### Problem description
Each line of the data that includes the string "대한민국" is to be copied out.

[Information shown — start]

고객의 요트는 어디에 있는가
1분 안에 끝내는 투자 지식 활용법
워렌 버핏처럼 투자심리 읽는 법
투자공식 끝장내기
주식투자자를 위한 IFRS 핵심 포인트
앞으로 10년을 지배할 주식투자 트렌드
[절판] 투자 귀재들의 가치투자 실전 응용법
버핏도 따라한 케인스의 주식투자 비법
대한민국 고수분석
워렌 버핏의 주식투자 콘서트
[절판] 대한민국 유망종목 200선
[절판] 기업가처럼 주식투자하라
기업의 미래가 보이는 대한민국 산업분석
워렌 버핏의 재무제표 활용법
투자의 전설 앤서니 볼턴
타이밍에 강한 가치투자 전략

[Information shown — finish]
[Information shown — start]

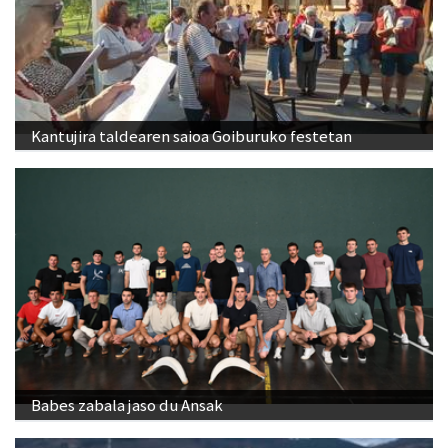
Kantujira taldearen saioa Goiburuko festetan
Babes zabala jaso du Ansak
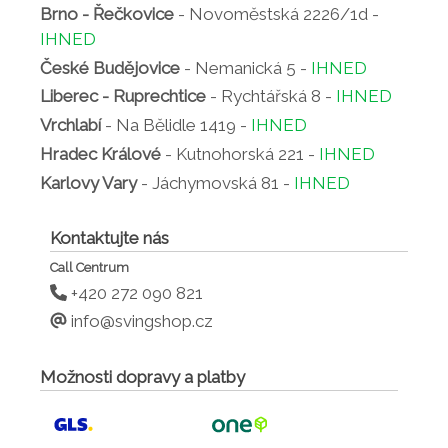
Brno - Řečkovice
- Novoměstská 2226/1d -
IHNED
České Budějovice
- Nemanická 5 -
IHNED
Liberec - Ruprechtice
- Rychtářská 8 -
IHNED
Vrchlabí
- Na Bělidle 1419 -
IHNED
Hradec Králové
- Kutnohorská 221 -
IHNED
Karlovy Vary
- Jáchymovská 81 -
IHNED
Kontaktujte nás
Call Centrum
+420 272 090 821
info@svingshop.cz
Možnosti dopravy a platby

[Information shown — finish]
[Information shown — start]

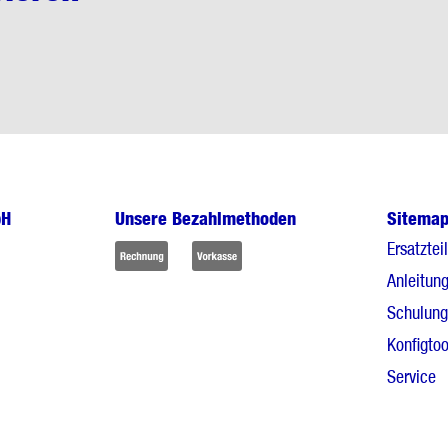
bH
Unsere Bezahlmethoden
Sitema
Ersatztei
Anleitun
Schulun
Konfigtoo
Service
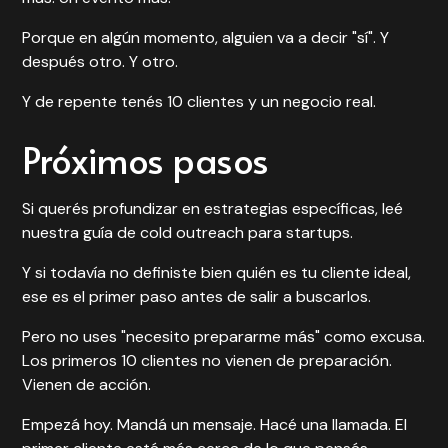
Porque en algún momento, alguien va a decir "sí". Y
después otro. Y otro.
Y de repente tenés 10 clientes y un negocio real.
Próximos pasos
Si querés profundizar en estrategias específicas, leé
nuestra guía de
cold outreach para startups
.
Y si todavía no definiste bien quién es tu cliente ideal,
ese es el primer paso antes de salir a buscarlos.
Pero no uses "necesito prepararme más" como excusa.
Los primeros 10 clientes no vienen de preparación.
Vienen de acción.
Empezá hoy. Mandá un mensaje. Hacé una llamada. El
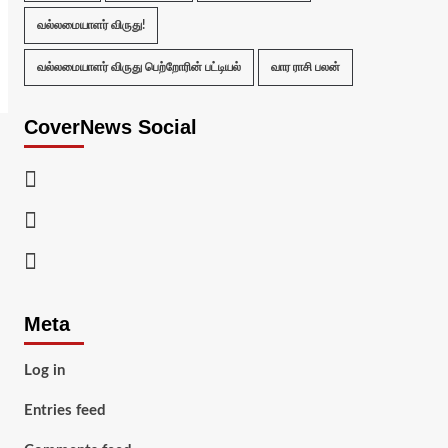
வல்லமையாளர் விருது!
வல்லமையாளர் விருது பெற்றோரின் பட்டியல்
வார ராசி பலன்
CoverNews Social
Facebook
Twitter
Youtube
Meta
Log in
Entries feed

[Information shown — finish]

### Task answer
대한민국 고수분석
[절판] 대한민국 유망종목 200선
기업의 미래가 보이는 대한민국 산업분석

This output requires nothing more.